● **Text passage**
===
TECHNOLOGY

Why cows may be hiding something but AI can spot it

In Summary
  • A human might not notice that something is wrong but the machine picks it up.
  • About 20,000 cows are currently under the system's watch.
Dairy cows at a farm in Miteero village, Gatundu North subcounty. Cattle theft in the area has been on the rise.
Dairy cows at a farm in Miteero village, Gatundu North subcounty. Cattle theft in the area has been on the rise.
Image: JOHN KAMAU

As cow number 2073 makes her way out of the milking shed and passes in front of a nearby camera, the computer identifies her and watches every step.

She is only on-screen briefly but there is a slight unevenness to her gait, which she is trying to hide.

A human might not notice that something is wrong but the machine picks it up.

"Really, we want to completely replace any manual watching of animals when the cow sleeps, or she eats," says Terry Canning, co-founder and chief executive of CattleEye.

His firm's technology automatically detects early signs of lameness in cattle. It is confined to milking sheds, for now, but is already being rolled out on dairy farms, mostly in the US and UK.

About 20,000 cows are currently under the system's watch.

Farms are increasingly turning to automation for many reasons - among them, to cover labour shortages. But new tech also offers potential improvements in animal welfare and a reduction in emissions, says Canning.

"We've actually calculated, that if you can reduce lameness levels by 10% on a farm, there's a saving of half a tonne of carbon per cow per year," he explains.

Lameness is caused by injuries or infections and can be very painful. Lame cows produce less milk and if it goes untreated it can mean that they end up being culled.

University of Liverpool researchers have studied CattleEye's system on three farms to check its accuracy.

In research funded by the firm (which is yet to be peer-reviewed), Prof George Oikonomou and his team compared mobility scores for cattle made by two human experts with those made by CattleEye.

They found that the technology was roughly 80-90% in agreement with the two experts - in terms of judging which animals were lame.

When 84 of the cows were subsequently checked for foot problems, the researchers found the AI system had performed slightly better than a human expert in terms of selecting those that had tissue damage in their hooves among the animals it had designated as lame.

A separate study, also led by Prof Oikonomou but funded by the Welsh government's Farming Connect scheme, found the introduction of CattleEye at one Welsh dairy farm with 300 cows, saw the proportion of animals with mobility issues fall from 25.4% to 13.5% after six months.

CattleEye is just one system bringing higher levels of automated surveillance to farms.

Other devices for tracking their health include Moocall sensors.

These are strapped to a cow's tail and indicate when they are about to give birth.

The sensors pick up a characteristic up and down motion of the cow's tail that occurs prior to calving.

Yet, there are plenty of farms that have not yet adopted these technologies. Dr Sarah Lloyd, her husband and family, run a farm in rural Wisconsin with about 400 cows. All of the milk they produce goes for cheese production.

"The cost of the technology just can't be borne by our milk price," she says. Her husband Nels Nelson prefers to work "with his sleeves rolled up" rather than rely on machines, she adds. He's not anti-tech but the family doesn’t see a benefit in investing in AI-based systems.
===
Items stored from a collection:
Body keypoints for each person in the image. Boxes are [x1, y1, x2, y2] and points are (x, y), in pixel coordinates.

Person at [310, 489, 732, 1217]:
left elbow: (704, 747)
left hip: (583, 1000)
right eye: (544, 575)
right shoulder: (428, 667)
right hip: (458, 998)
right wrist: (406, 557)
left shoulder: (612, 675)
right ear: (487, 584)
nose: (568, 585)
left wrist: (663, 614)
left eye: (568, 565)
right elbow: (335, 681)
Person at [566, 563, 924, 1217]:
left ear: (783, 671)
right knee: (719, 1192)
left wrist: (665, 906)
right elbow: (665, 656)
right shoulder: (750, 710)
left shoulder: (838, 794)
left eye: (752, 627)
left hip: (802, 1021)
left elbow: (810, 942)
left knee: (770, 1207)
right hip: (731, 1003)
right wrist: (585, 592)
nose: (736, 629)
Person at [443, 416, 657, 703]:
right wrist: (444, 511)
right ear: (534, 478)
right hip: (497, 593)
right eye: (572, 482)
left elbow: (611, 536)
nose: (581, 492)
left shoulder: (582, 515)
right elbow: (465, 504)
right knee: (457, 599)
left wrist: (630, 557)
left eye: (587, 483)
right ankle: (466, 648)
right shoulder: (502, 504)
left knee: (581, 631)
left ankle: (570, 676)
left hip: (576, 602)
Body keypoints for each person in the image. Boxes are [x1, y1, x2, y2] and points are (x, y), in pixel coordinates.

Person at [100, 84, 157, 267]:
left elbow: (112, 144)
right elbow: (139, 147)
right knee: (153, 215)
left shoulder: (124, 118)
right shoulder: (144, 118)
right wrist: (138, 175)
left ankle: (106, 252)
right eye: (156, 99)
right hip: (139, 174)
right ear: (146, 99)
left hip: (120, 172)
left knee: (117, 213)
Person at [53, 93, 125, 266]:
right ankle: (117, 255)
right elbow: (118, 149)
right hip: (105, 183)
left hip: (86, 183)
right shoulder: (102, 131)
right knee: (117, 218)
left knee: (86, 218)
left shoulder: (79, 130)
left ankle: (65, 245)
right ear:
===
● **Problems and tasks**
(A) According to the article on AI spotting lameness in cows, how many cows are currently under CattleEye's watch?
(B) Carry on the article about AI detecting lameness in dairy cows from its last sentence.
The records have nothing to do with what is asked here.

● **Solved problems**
(A) About 20,000 cows.

(B)
Others take a different view. Jeffrey Bewley is an analytics and innovation scientist at the dairy cattle breed organisation, Holstein Association USA. He grew up on a Kentucky dairy farm and has studied the industry "my entire life". He has done some consulting work for farm tech firms, though not for CattleEye.

He says there are tell-tale signs of lameness in cattle that farmers will spot - cow's back might arch a little bit, her head may bob or the length of her strides will get noticeably longer or shorter.

But lameness is something that cows naturally try to hide because they have evolved as prey animals. So, technology that helps the farmer spot the earliest subtle signs of lameness could be useful, he explains.

The animal charity RSPCA says it welcomes new technologies for monitoring cattle, as identifying lameness can be quite subjective for human observers and so such systems could make mobility scoring more accurate.

But the organisation says that since these are novel technologies and their validity is still developing "they cannot replace regular mobility scoring using a valid, reproducible method".

AI will gradually play a bigger role on our farms - but exactly to what extent is unclear, and whether it will really improve conditions for the animals themselves?

"I've been in several bulk barns, several dairies that are shifted to robotics and the cows are just friendlier. You can walk among them and they don't seem to be excited at all," says Jack Britt, professor emeritus at North Carolina State University, who has consulted for various farm tech companies.

Yet, not all interventions have to be high-tech. Simply adding grooves to the concrete on which cows walk to and from the milking shed, can improve their stability and reduce their chance of becoming lame, he says.

Nonetheless, he predicts in 50 years' machines will replace time 90% of the human labour on farms.

It is not a vision shared by Lloyd. While she accepts it can be challenging to find human farmworkers, she would rather keep trying than turn to machines. "I'd prefer to have more human eyes working on farms and making a living," she says.

"That's important for the economic life and social life of our community."